“When facts change, I change my mind”

GIOVANNI BIRINDELLI, 7.2.2021

In a recent article, Daniel Hannan defended the right of politicians to change their mind (and the kind/amount of coercion they apply to individuals) on the grounds of new empirical evidence: “When the facts change, I change my mind … If that is true of experts, it is true, too, of politicians”.

Even though this position sounds lovely, it ignores a fundamental difference between natural and social sciences.

“When the facts change, I change my mind” describes an approach which, to some extent, is scientific in the filed of natural sciences, but which is unscientific in the field of social sciences and therefore also in that of politics. Therefore, the second sentence (“If that is true of experts, it is true, too, of politicians”) is just wrong and actually extremely dangerous. 

There is no “changing fact” that can change the objective truth that aggression (say rape, to take an easy example) is unjust. The fact that aggression is unjust cannot be established ex post on the grounds of “changing facts” but only ex ante on the grounds of a priori, logical reasoning. 

To assume that the politicians should behave like natural scientists (and therefore that they should change their minds – and the kind/amount of coercion they apply to individuals – when the facts change) implies that they have absolute power over the individuals; that they are not limited by the natural laws of freedom. It implies that they can violate freedom in any way they please and even being justified in doing so. Of course, this perfectly describes the current situation of politics in general (not only in the UK). However, this doesn’t make it less wrong and dangerous.

In a free society, there are clear, objective limits to the coercive action which can be legitimately used by some on others. These limits are given by the non-aggression principle (the only rule of just conduct which is logically compatible with the principle of equality before the law and therefore, in this sense, which is natural). These limits do not depend on fact discovery: they depend only on logical deduction. If you make them depend on fact discovery, you ignore the laws of freedom and give political coercion unlimited powers.

It is not by accident that the phrase “when facts change, I change my mind” was attributed to John Maynard Keynes: the so-called economist who understood the least about economics and the acceptance of whose views has given the politicians the excuse to expand government and government money (and therefore to reduce freedom and relative prosperity) beyond any foreseeable limit. The laws of economics do not change when facts change: you will never buy more quantity of a product/service if, other conditions being equal, its price was higher (law of demand). What you buy of course can change, but that does not concern economics because its object of study are general laws of human action (its “structure” so to speak), not their particular purposes (not its “content”). If you artificially expand money and credit (and at the same time you legally forbid the free market in the money sector), other conditions being equal you make individuals poorer and produce unavoidable cyclical, systemic crises. No empirical evidence or “changing fact” can invalidate this logically deduced, objective truth. Keynes did not understand this fact because, like today “macroeconomists” or “econometricians”, he did not understand what economics is.

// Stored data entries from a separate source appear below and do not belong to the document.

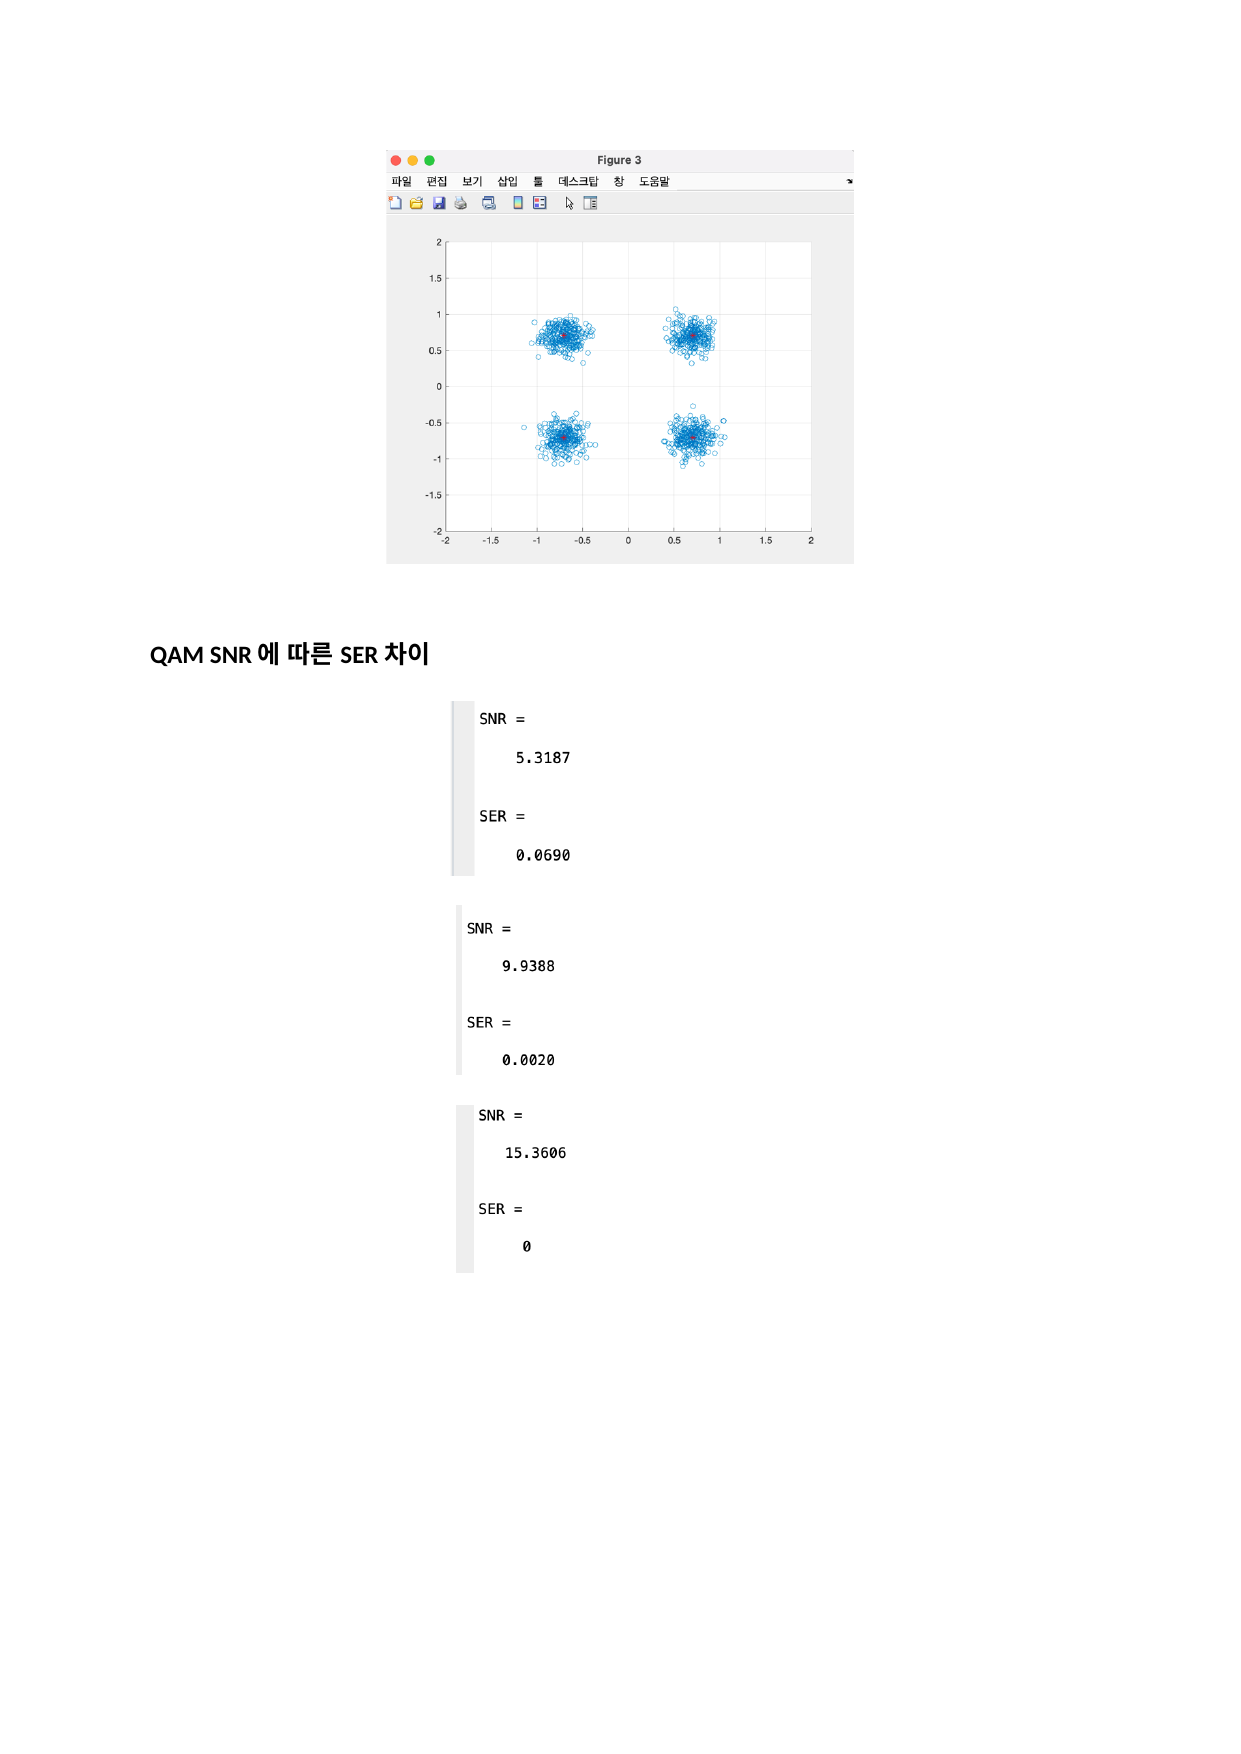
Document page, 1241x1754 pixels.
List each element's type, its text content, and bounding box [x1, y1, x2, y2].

picture [456, 1105, 785, 1273]
picture [456, 905, 785, 1075]
picture [386, 150, 854, 564]
picture [450, 701, 790, 876]
text QAM SNR에 따른 SER 차이 [150, 635, 1090, 671]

As much as the current political and monetary structure implies it, human individuals are not viruses.

One thought on ““When facts change, I change my mind”

  1. Alessandro Colla February 8, 2021 / 11:45 am

    La frase rivela solo un maldestro tentativo giustificazionistico, una sorta di apologia dell’opportunismo. Sarebbe come se passasse ai labouristi in nome dei fatti che cambiano. Si vede che è più peruviano che britannico.